At last, a promising band from my hometown of Charlotte, North Carolina. As stated on their myspace, Perpetual Nightmare is a death/thrash metal band. But unfortunately for them, the quality of the EP "The Final Solution" has lessened the impact of their music on me. I'm going to do a track by track review for this one, since it only has 3 tracks.
First off, "Shadows of Existence". Arguably the catchiest song on the album, Nightmare surges forward with their twin riffing attack. Dan Hogan's shouted/screamed vocals of "A darkened enmity blackens my soul, thoughts of nothing warm, they've all turned cold" combined with the catchy as hell chorus riff, which piqued my interest immediately.

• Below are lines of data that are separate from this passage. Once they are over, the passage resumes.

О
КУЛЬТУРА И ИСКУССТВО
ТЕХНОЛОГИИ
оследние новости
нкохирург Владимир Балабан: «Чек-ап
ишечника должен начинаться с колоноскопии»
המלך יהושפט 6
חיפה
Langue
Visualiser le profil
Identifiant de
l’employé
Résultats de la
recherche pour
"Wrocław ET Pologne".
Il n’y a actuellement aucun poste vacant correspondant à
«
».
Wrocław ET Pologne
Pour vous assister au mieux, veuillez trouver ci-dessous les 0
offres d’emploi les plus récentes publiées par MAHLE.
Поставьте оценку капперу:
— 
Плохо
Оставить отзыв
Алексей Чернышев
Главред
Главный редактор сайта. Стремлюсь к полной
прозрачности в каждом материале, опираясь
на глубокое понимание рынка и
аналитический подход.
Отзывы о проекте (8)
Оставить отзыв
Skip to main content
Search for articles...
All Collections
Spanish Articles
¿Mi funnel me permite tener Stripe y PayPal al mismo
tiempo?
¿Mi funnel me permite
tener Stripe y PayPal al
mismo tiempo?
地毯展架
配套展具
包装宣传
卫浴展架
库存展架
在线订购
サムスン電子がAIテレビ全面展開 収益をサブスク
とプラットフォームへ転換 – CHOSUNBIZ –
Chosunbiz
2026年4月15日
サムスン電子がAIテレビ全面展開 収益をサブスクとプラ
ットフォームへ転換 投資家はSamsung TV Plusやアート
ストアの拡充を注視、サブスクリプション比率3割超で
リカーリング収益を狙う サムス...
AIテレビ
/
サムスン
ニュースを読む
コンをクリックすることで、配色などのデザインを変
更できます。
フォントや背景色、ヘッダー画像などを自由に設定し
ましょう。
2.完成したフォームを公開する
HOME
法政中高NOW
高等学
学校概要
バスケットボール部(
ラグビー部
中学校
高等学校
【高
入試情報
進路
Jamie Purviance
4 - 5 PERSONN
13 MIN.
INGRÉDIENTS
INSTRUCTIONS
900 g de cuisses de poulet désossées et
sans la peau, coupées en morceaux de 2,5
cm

And that's where I lost track a little bit. They go into a breakdown of sorts, not your typical chug chug of deathcore, but a thrashy one that will throw you for a loop if you're not used to it. After that, they go back to the catchy chorus riff. The solos are excellent, especially Hogan's. If they rewrote a little of that song to make it flow better, it could be my favorite off the album.

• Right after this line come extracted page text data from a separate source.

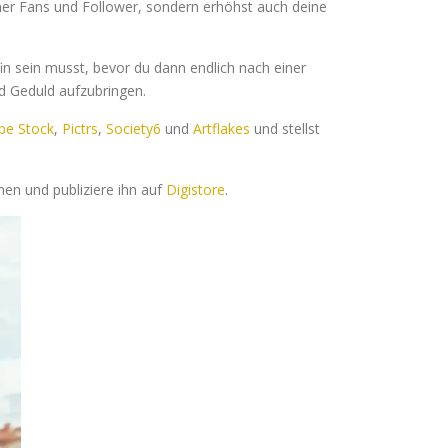
er Fans und Follower, sondern erhöhst auch deine
fin sein musst, bevor du dann endlich nach einer
nd Geduld aufzubringen.
be Stock
,
Pictrs
,
Society6
und
Artflakes
und stellst
en und publiziere ihn auf
Digistore
.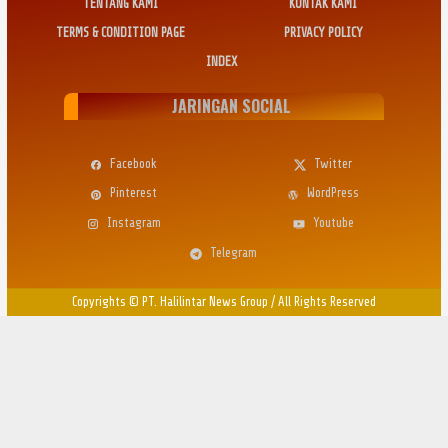
TENTANG KAMI
KONTAK KAMI
TERMS & CONDITION PAGE
PRIVACY POLICY
INDEX
JARINGAN SOCIAL
Facebook
Twitter
Pinterest
WordPress
Instagram
Youtube
Telegram
Copyrights © PT. Halilintar News Group
/
All Rights Reserved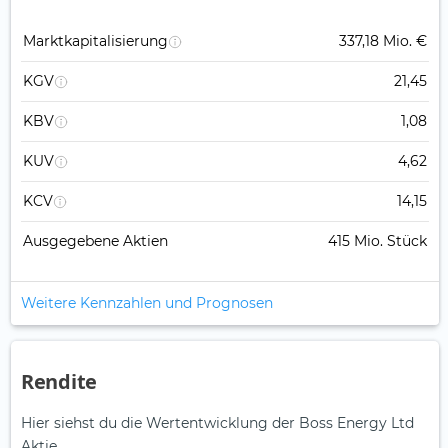
Marktkapitalisierung
337,18 Mio. €
KGV
21,45
KBV
1,08
KUV
4,62
KCV
14,15
Ausgegebene Aktien
415 Mio. Stück
Weitere Kennzahlen und Prognosen
Rendite
Hier siehst du die Wertentwicklung der Boss Energy Ltd
Aktie.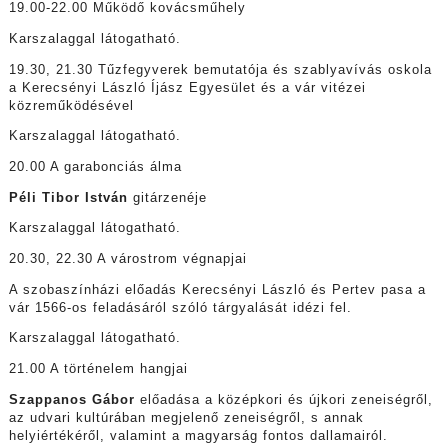
19.00-22.00 Működő kovácsműhely
Karszalaggal látogatható.
19.30, 21.30 Tűzfegyverek bemutatója és szablyavívás oskola
a Kerecsényi László Íjász Egyesület és a vár vitézei
közreműködésével
Karszalaggal látogatható.
20.00 A garabonciás álma
Péli Tibor István
gitárzenéje
Karszalaggal látogatható.
20.30, 22.30 A várostrom végnapjai
A szobaszínházi előadás Kerecsényi László és Pertev pasa a
vár 1566-os feladásáról szóló tárgyalását idézi fel.
Karszalaggal látogatható.
21.00 A történelem hangjai
Szappanos Gábor
előadása a középkori és újkori zeneiségről,
az udvari kultúrában megjelenő zeneiségről, s annak
helyiértékéről, valamint a magyarság fontos dallamairól.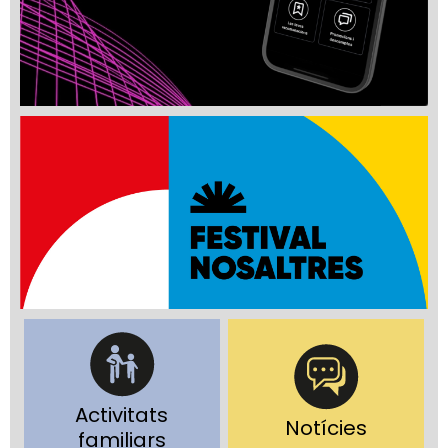
Activitats
Notícies
familiars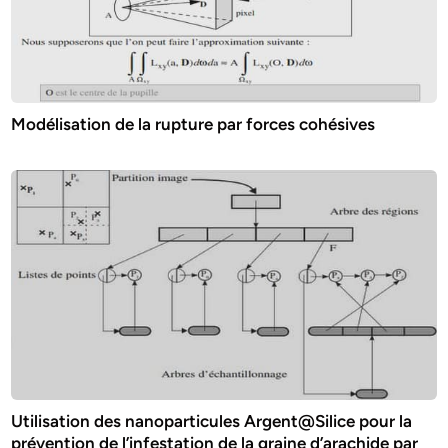
Modélisation de la rupture par forces cohésives
Utilisation des nanoparticules Argent@Silice pour la
prévention de l’infestation de la graine d’arachide par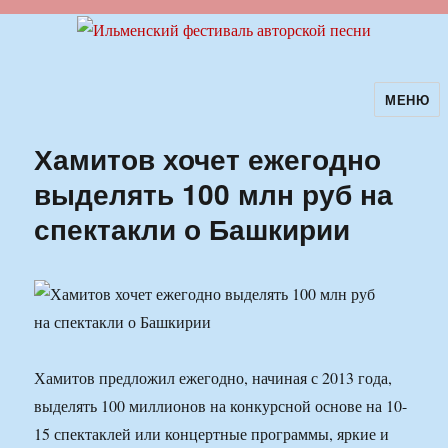
МЕНЮ
Ильменский фестиваль авторской
песни
Хамитов хочет ежегодно
выделять 100 млн руб на
спектакли о Башкирии
Хамитов предложил ежегодно, начиная с 2013 года,
выделять 100 миллионов на конкурсной основе на 10-
15 спектаклей или концертные программы, яркие и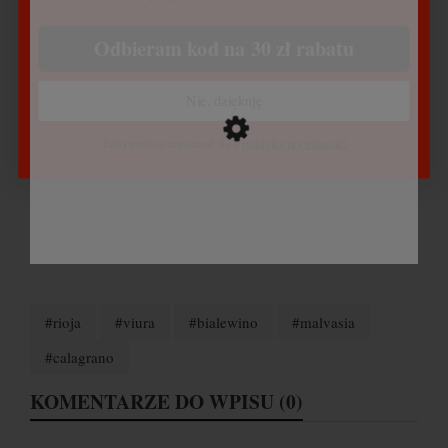
Odbieram kod na 30 zł rabatu
Nie, dziękuję
Tutaj możesz zapoznać się z
polityką prywatności
#rioja
#viura
#bialewino
#malvasia
#calagrano
KOMENTARZE DO WPISU (0)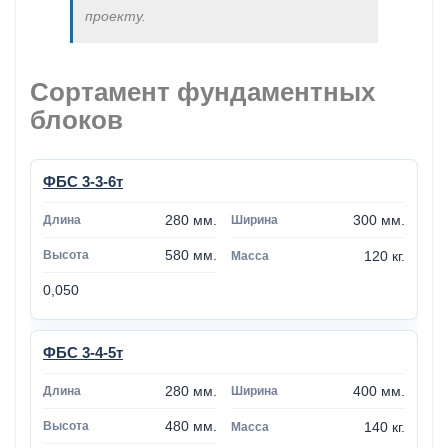
проекту.
Сортамент фундаментных
блоков
ФБС 3-3-6т
280 мм.
300 мм.
580 мм.
120 кг.
0,050
ФБС 3-4-5т
280 мм.
400 мм.
480 мм.
140 кг.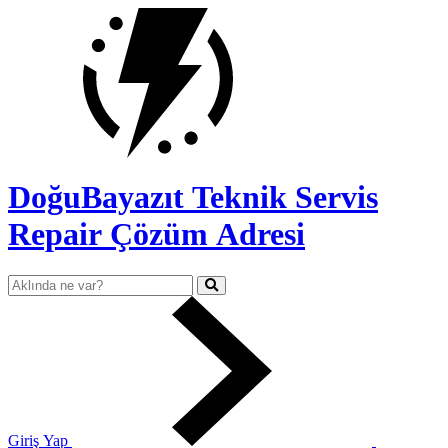
DoğuBayazıt Teknik Servis
Repair Çözüm Adresi
Giriş Yap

Next up, "Her Black Abyss". The lyrics are about, well, just what you'd think they would be about. Being a bit more groove oriented, this song is interestingly catchy and heavy. The drums pound through the chorus, with Scot Robertson's double kick drum rolls being the highlight. The riffing is a little standard in this song...until you get to the break. Hogan and Aaron Guzman engage in a string skipping dual guitar battle, which builds until it thunders back into the chorus again. The only part that is annoying is the intro, which doesn't do anything at all for the song.
And lastly, the title track of this EP. It starts off with a nice clean, eerie guitar intro. Unfortunately, one guitarist decided to go into the distorted part too early, and it sounds off. After they get their act together, the guitars propel the song into a nice thrashy riff right away. Another notible point is Robertson's double kicks, which thunder through the verse at a breakneck speed. Plenty of tempo changes to satisfy the technical fans, too. And lastly, Hogan's sweep outro is pleasantly surprising and brutal.

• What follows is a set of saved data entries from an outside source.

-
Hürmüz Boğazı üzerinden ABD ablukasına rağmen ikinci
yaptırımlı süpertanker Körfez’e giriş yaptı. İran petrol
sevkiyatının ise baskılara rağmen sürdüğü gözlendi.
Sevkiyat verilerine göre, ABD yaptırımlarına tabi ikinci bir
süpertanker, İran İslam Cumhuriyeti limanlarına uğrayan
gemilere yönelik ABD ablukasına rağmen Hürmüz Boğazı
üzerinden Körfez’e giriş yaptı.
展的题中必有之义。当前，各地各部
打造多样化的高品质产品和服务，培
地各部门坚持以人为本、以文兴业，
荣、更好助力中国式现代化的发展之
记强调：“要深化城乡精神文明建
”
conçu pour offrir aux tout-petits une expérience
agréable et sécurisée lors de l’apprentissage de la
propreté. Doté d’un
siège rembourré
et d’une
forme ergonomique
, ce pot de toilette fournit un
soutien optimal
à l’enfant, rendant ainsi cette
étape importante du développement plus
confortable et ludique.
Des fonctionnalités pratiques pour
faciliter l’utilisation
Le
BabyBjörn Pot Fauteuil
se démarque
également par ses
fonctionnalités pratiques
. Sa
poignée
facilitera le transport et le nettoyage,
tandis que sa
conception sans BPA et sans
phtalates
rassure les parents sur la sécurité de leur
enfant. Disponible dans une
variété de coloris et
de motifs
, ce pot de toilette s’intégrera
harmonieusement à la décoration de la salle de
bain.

Unfortunately, what really kills this release is the production. The drums sound overly triggered and programmed. The guitars sound thin and lack the power of a typical death/thrash release. The bass is non-existent. And the vocals have a very annoying chorus/phaser effect that makes Hogan's normally good shrieks almost unbearable.
Overall, if you want to get a feel for this band, you should pick up this release. It delivers what it claims to: heaviness, brutality, metal. But if you really want to know who they are, see them in concert. They really are just that good.